Poca gente. Veo un desierto cementero poblado por poca gente. Hay escasos muchos en Mar del Plata; en la Ciudad de Buenos Aires; en los clubes de mi barrio; en los bares nocturnos en donde las copas llenas se lavan rápidamente y cuelgan boca abajo mientras el calor ambiental las reluce en poco tiempo sin labios que las maquillen.
Llegó el verano y los pocos abundan el ambiente. Raro, suena raro a los oídos de los ojos que, hasta hace poco -unos contados meses- la cosa era otra.
La radio y la música se confabulan en un sonido que percute en la espera humana del sentir, la famosa marca de una pileta de lona se posiciona por encima del objeto para la cual fue creada y ramifica en el sentido popular de la cosa: en las terrazas está la famosa «Pelopincho» que no es que alguien te pinche el pelo, sino un raro mensaje en donde tus cabellos flotarán sobre un agua de quizá medio o un metro de agua y empapará, mientras la capa de ozono cede punzones al sol para que, con sus rayos, te la ponga.
Gente escasa. Viajar ahora resulta mucho más fácil que cuando las hormigas y las sardinas humanas se codean en un bondi o un tren, los blancos mentirán a más no poder mientras ese perímetro de lona encarcele un agua grifera que calentará por la estufa del sol.

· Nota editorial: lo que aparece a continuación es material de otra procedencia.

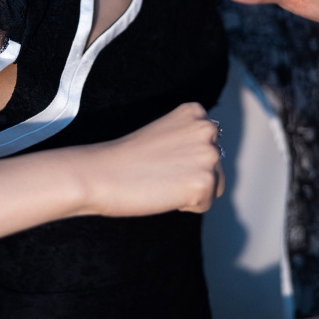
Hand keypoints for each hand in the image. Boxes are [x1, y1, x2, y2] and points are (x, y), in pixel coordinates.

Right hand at [70, 103, 223, 217]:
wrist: (102, 173)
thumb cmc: (126, 157)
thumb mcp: (165, 133)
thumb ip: (189, 138)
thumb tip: (208, 160)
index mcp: (195, 112)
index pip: (210, 144)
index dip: (185, 158)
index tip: (162, 156)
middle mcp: (207, 129)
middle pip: (216, 166)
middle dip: (192, 174)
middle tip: (161, 171)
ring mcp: (208, 156)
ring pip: (214, 186)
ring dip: (191, 190)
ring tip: (163, 181)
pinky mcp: (205, 182)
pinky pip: (204, 205)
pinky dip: (185, 205)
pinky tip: (164, 192)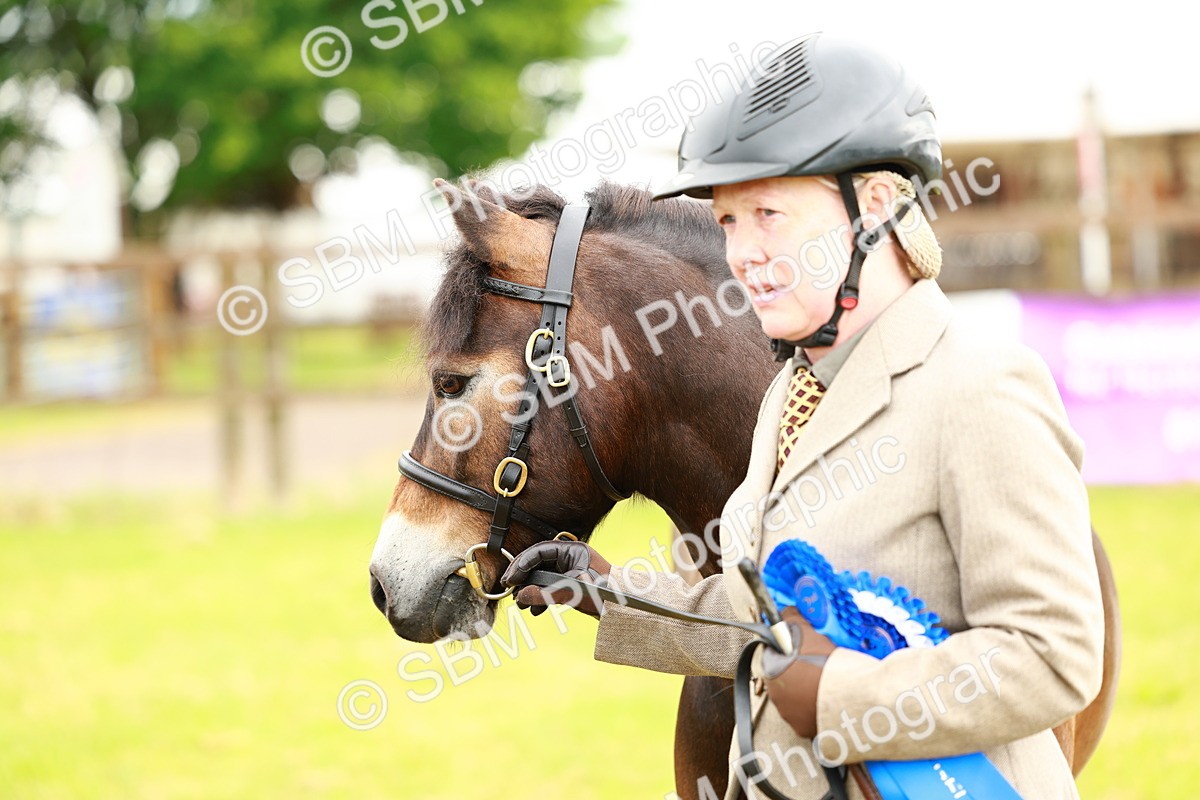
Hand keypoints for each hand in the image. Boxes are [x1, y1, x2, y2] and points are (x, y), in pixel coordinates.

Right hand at [500, 539, 611, 617]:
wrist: (625, 608)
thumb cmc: (604, 594)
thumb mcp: (573, 593)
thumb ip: (546, 594)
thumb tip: (520, 596)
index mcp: (572, 551)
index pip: (539, 552)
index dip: (521, 564)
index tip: (510, 580)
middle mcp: (569, 557)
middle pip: (538, 563)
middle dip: (523, 578)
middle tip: (510, 591)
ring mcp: (570, 570)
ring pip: (542, 576)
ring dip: (530, 590)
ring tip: (521, 605)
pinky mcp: (571, 584)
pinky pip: (550, 587)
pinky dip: (541, 597)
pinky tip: (536, 610)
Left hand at [762, 606, 836, 738]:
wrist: (850, 695)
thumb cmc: (826, 662)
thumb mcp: (806, 630)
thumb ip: (790, 618)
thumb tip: (785, 611)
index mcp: (770, 671)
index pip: (773, 656)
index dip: (789, 650)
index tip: (805, 649)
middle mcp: (775, 696)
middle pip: (785, 679)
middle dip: (799, 672)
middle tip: (819, 665)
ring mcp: (789, 716)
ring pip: (797, 699)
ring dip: (808, 692)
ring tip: (829, 683)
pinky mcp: (805, 731)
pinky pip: (808, 717)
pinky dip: (818, 710)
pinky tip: (831, 701)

Poca gente, y la mucha se diluye quién sabe dónde porque en los trabajos rutinarios de almanaques, también el vacío se hace notar y en los supermercados deambulan algunos cobijados en lo esporádico del refresco sin tapita de un aire acondicionado. Luego sí, quizá, compran algo y lo llevan hasta sin bolsita o con ésta, por si hiciera falta para juntar la mugre putrefacta y llena de moscas andrajosas gustosas del calor dominante.
Poca gente; sigo viendo contados lunáticos al vapor de las brasas, enfadados de… ¿tal vez el sol que percute y ejecuta a los fusilados de la disconformidad? ¿Y si sacamos el freno de mano y dejamos que el mamotreto nos lleve hacia donde sea? ¿Y si ponemos el freno de mano y paramos la deshonra del empuje cuyos próximos metros son el abismo inexplicable?
Poca gente en la miserable pileta de lona, tan poca gente que sólo estoy yo y me la agarro con un gato que me observa sobre un pilar desvencijado y lo vapuleo con sablazos de agua braceados de mi viaje, casi locura. El felino rebota y se aleja hasta… la seguridad de su brisa que lo ambienta sobre un techo abandonado, luego se lame el pito y el culo; se cruza de brazos y me ignora. Poca gente por mis alrededores, así como también pocos gatunos invaden el espectro; somos el uno y el otro a la espera del paso del transporte que nos lleve sin aire acondicionado, así, a flor de piel y pelo, esa inmensidad de vida en el medio de una terraza.